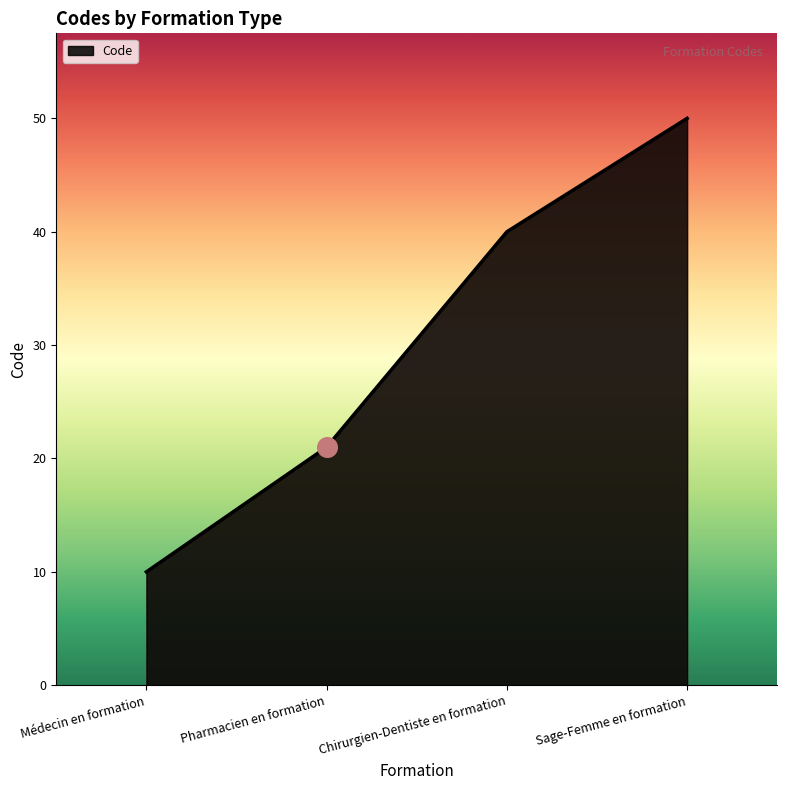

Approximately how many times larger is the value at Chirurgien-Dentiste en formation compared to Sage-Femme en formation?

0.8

=======

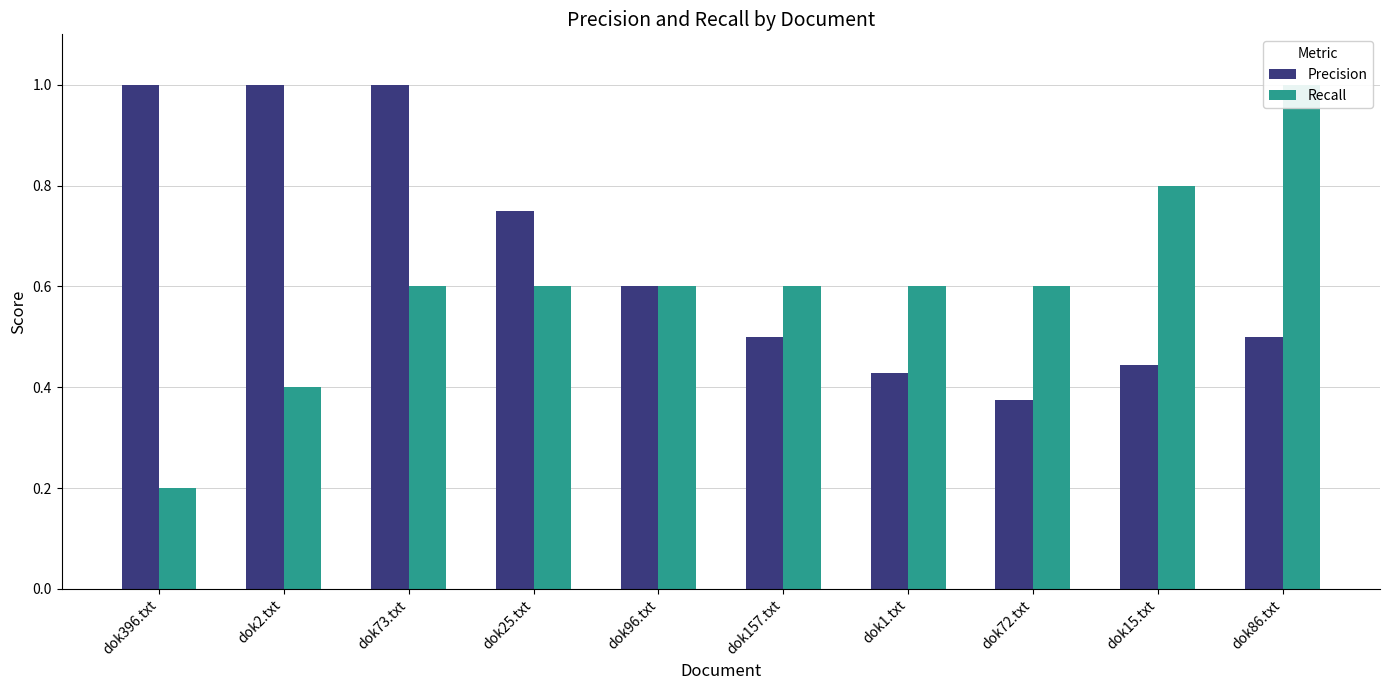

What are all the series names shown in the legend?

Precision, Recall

=======

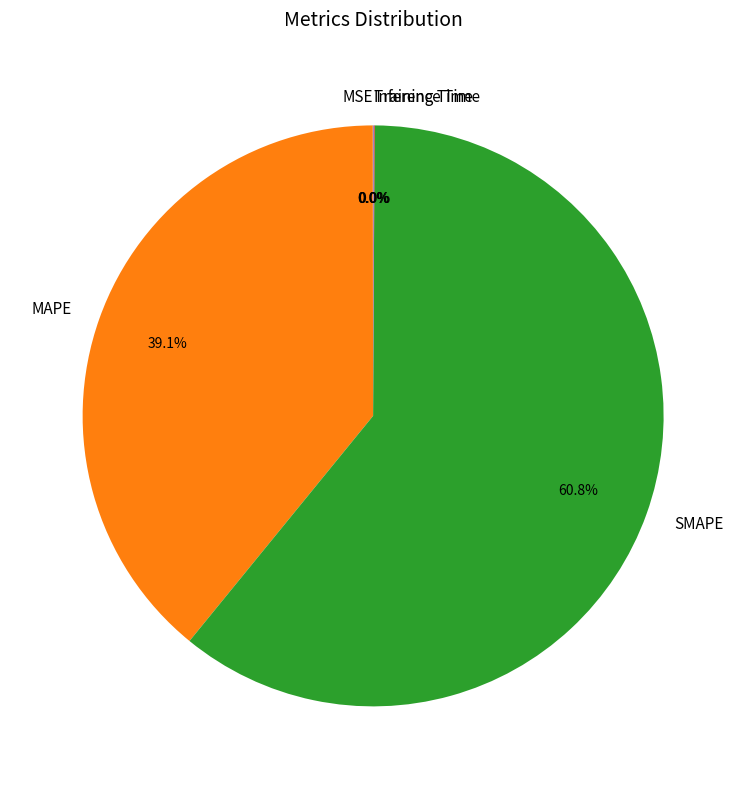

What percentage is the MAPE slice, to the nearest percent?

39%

=======

TASK STATEMENT ▸
State how many lines of the data above contain the string "What", treating uppercase and lowercase as different. Give only the number.

RESPONSE TO THIS EXERCISE ▸
2